▸ **Page text**
Chairman of the Home District Council
- In office 1831–1834
- Preceded by: William Allan
- Succeeded by: none

Personal details
- Born: 1762 Glengarry Estate, Aberchalder, Scotland
- Died: 18 March 1842 (aged 79–80) Toronto, United Provinces of Canada
- Occupation: Soldier, Politician

= Alexander Macdonell (politician) =

Canadian politician

Alexander Macdonell of Collachie (1762 - March 18, 1842) was a soldier and political figure in Upper Canada.

He was born in Scotland in 1762 and arrived in the Mohawk Valley of New York with other members of his family, including his brother, Angus Macdonell of Collachie. He served with the Royal Highland Emigrant Regiment during the American Revolution. In 1781, he came to Canada and joined Butler's Rangers until the regiment was disbanded in 1784.

Macdonell moved to York (Toronto), where he served as a Sheriff for the Home District from 1792 to 1805. He was elected to the 3rd Parliament of Upper Canada representing Glengarry & Prescott, serving until 1816. He was speaker of the House from 1804 to 1808.

Box coordinate listings:

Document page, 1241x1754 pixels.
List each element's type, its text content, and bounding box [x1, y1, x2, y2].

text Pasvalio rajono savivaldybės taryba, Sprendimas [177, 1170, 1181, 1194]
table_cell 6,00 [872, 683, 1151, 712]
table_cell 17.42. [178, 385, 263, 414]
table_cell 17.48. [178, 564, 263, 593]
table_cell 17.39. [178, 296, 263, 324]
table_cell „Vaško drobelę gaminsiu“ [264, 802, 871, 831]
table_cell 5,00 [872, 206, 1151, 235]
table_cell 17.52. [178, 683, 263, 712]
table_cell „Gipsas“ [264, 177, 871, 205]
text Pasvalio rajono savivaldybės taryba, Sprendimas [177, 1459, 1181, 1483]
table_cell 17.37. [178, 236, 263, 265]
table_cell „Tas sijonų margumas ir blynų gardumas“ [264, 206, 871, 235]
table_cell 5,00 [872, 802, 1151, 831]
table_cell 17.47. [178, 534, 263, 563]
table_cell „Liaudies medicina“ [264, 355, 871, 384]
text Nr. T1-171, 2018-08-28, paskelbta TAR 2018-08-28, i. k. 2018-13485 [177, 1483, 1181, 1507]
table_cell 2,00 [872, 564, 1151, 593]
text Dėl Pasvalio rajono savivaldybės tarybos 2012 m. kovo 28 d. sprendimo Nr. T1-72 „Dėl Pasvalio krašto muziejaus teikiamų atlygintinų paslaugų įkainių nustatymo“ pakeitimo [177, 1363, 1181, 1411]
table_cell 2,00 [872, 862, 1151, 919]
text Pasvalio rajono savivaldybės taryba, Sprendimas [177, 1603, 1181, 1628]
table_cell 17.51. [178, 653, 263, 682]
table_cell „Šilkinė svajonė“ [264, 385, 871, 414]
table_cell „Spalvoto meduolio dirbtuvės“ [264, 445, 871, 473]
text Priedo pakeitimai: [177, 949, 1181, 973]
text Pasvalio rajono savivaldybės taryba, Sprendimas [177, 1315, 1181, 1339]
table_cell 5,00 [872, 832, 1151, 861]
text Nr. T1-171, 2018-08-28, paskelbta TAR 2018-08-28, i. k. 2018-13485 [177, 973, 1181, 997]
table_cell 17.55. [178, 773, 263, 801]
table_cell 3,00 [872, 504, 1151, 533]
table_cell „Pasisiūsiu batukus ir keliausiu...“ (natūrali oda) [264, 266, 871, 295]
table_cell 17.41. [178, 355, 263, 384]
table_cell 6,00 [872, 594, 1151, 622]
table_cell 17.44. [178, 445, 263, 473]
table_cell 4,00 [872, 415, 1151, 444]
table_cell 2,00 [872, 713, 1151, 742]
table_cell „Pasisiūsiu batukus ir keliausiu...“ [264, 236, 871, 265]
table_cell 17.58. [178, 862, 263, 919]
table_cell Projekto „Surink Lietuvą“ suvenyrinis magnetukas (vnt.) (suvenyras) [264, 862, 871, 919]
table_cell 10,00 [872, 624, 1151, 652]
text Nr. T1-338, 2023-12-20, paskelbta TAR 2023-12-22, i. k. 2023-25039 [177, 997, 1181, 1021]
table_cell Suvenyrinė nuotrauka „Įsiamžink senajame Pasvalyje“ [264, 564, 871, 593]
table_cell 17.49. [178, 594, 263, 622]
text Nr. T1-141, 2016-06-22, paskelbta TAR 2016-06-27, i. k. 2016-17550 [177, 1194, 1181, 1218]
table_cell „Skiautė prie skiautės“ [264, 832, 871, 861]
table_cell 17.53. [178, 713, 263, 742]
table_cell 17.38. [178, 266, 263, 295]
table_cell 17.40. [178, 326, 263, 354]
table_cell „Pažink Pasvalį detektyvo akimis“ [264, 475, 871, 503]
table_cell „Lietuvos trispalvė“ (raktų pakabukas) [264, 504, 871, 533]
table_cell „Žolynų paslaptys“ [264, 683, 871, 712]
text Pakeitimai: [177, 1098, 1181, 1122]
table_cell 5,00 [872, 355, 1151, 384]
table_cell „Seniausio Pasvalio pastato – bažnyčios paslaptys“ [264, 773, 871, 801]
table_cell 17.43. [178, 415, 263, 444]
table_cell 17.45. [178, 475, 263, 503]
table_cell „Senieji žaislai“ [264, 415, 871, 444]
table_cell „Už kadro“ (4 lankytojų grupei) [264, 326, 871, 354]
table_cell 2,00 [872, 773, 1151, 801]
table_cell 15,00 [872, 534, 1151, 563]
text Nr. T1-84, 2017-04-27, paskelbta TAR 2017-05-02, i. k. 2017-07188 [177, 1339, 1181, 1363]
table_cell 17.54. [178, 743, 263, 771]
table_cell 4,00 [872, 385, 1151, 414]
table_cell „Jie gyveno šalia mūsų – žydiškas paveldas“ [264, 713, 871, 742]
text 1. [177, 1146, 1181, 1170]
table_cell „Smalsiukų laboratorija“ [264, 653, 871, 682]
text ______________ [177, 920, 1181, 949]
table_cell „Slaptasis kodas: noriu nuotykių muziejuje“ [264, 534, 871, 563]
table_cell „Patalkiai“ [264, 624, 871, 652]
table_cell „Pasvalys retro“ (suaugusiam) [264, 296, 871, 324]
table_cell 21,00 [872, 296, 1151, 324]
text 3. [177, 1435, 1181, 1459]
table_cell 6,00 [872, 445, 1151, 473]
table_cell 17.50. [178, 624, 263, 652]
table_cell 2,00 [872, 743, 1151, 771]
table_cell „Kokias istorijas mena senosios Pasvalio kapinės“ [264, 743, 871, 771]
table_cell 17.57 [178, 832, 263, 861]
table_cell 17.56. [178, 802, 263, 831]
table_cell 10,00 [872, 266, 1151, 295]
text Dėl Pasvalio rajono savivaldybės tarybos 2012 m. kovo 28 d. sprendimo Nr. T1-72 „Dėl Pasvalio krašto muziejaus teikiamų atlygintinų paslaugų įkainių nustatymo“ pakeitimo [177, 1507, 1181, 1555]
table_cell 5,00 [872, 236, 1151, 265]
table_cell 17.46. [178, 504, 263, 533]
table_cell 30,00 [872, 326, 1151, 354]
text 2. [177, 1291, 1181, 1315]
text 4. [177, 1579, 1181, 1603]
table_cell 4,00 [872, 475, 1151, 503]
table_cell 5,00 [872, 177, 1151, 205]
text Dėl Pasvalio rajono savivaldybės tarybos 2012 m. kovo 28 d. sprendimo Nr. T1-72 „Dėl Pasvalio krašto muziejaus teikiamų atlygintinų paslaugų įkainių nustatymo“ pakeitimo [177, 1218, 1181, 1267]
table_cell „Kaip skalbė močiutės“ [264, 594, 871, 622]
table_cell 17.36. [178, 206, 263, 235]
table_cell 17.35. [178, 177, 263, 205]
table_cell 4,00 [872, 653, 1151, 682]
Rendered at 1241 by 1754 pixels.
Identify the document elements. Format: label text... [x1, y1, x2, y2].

▸ **Tasks for this exercise**
1. According to the Alexander Macdonell biography, why did his time with Butler's Rangers end in 1784?
2. Duplicate the passage of the Alexander Macdonell biography between "Canadian politician" and "disbanded in 1784.", inclusive.
3. Carry the Alexander Macdonell biography forward from its final sentence.

▸ **Outputs**
1. His service ended because the regiment was disbanded in 1784. He had joined it in 1781 after coming to Canada.

2.
Canadian politician

Alexander Macdonell of Collachie (1762 - March 18, 1842) was a soldier and political figure in Upper Canada.

He was born in Scotland in 1762 and arrived in the Mohawk Valley of New York with other members of his family, including his brother, Angus Macdonell of Collachie. He served with the Royal Highland Emigrant Regiment during the American Revolution. In 1781, he came to Canada and joined Butler's Rangers until the regiment was disbanded in 1784.

3.
At the start of the War of 1812, he became a colonel in the militia. In 1813, he was taken prisoner at Niagara by the Americans. In 1815, on his release, he was made superintendent of the Settling Department.

From 1831 to 1834 he was Chairman of the Home District Council and the last to serve the post before Toronto City Council was formed in 1834. In addition he was the Sheriff for the Home District.

==Death==
He died at Toronto on 18 March 1842.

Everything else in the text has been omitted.